Nouveau dans le traitement de l'hyperkaliémie
Les patients atteints d'insuffisance rénale (à partir du stade 3), s'accompagnant ou non d'un diabète ou d'une insuffisance cardiaque, courent un risque accru d'hyperkaliémie lorsqu'ils sont traités par un inhibiteur du système rénine-angiotensine-aldostérone (SRAA). Il faut savoir que l'hyperkaliémie est susceptible d'entraîner des arythmies cardiaques menaçant le pronostic vital.
Pour les patients ambulatoires, les traitements efficaces disponibles sont limités. De plus, le sulfonate de polystyrène de sodium et de calcium est associé à des effets indésirables gastro-intestinaux qui limitent son utilisation.
Le patiromer est un polymère non absorbable qui fixe le potassium sur la base d'un mécanisme d'échange avec le calcium, principalement au niveau du côlon distal, qui contient une quantité relativement importante de potassium.
Une étude en deux phases
L'efficacité et la sécurité du patiromer pour le traitement de l'hyperkaliémie chez les patients souffrant d'insuffisance rénale chronique qui prennent au moins un inhibiteur du SRAA ont été évaluées dans le cadre d'une étude multinationale en simple aveugle, conduite en deux phases.
Au cours de la première phase de 4 semaines, 243 patients ont reçu une dose initiale de patiromer basée sur leurs taux de potassium : 4,2 g deux fois par jour en cas de kaliémie comprise entre 5,1 et <5,5 mmol/l, et deux fois cette dose si la kaliémie était de 5,5 à <6,5 mmol/l. À partir de 6,5 mmol/l, les patients étaient exclus de l'étude. La dose a été adaptée selon un algorithme prédéfini, afin d'atteindre une valeur cible comprise entre 3,8 et 5,1 mmol/l. La dose de l'inhibiteur du SRAA n'a pas été modifiée tant que la kaliémie restait inférieure à 6,5 mmol/l.

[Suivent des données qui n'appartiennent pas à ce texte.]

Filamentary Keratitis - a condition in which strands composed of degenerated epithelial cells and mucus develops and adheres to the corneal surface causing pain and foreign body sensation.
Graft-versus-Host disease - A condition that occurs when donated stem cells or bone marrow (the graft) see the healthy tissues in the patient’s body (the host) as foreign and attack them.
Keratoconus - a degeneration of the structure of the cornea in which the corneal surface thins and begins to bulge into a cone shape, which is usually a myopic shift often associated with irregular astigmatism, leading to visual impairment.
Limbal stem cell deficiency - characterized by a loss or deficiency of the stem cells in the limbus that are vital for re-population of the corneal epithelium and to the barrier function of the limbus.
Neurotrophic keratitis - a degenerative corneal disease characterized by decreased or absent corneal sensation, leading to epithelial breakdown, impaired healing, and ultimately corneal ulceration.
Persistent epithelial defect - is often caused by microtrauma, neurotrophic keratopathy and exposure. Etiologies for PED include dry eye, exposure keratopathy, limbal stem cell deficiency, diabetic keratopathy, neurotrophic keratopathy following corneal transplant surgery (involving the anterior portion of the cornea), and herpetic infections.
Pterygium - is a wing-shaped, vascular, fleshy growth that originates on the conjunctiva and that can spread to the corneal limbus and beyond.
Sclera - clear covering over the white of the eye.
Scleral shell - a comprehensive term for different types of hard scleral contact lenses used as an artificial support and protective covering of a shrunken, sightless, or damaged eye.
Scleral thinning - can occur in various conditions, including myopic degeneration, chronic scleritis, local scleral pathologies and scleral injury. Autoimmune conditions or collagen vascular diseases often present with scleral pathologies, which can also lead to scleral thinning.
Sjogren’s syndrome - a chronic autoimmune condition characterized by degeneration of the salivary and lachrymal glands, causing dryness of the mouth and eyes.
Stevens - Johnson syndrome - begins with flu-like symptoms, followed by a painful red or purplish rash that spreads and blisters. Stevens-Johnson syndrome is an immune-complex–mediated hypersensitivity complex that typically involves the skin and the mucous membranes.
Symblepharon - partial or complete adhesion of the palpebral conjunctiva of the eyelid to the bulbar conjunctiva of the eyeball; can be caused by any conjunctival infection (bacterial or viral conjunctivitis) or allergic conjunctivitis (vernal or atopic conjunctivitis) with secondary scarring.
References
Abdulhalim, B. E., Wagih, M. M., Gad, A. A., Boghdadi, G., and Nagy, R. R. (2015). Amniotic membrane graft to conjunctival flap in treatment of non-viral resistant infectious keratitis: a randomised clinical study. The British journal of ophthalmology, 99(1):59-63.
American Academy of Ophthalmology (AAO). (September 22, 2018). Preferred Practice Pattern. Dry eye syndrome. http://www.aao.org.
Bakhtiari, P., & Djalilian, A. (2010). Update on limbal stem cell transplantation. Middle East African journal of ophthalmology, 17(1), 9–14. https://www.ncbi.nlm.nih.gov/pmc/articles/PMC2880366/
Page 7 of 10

Dans la seconde phase de l'étude, d'une durée de 8 semaines, les patients dont la kaliémie initiale était ≥5,5 mmol/l et avait baissé pour atteindre les valeurs cibles durant la première phase avec maintien de l'inhibiteur du SRAA, ont été randomisés pour recevoir le patiromer ou un placebo. Un algorithme a été respecté à la fois pour la réduction de la dose et pour le maintien de la kaliémie dans les valeurs cibles.
Résultats
Au cours de la première phase, la kaliémie a diminué en moyenne de 1,01 ± 0,03 mmol/l (p<0,001). Au-delà de la semaine 4, la valeur cible pour la kaliémie (comprise entre 3,8 et 5,1 mmol/l) a été atteinte chez 76 % des patients. Parmi ces patients, 107 ont satisfait aux critères d'inclusion pour la phase 2 : 55 patients ont été randomisés pour recevoir le patiromer et 52 pour recevoir le placebo. La randomisation s'est effectuée au niveau central en fonction de la kaliémie initiale et de la présence ou non d'un diabète de type 2. L'augmentation moyenne de la kaliémie durant la phase 2 était significativement plus importante sous placebo que sous patiromer (p<0,001). De même, le nombre de récidives d'hyperkaliémie (K≥5,5 mol/l) était significativement plus élevé après 8 semaines sous placebo (50 % contre 15 % avec patiromer ; p<0,001).
L'effet indésirable le plus fréquent était la constipation, de sévérité légère à modérée (11 %). Une hypokaliémie a été observée chez 3 % des patients.
À titre d'information, une demande d'enregistrement du patiromer a été déposée en octobre 2014 auprès de la FDA pour cette indication.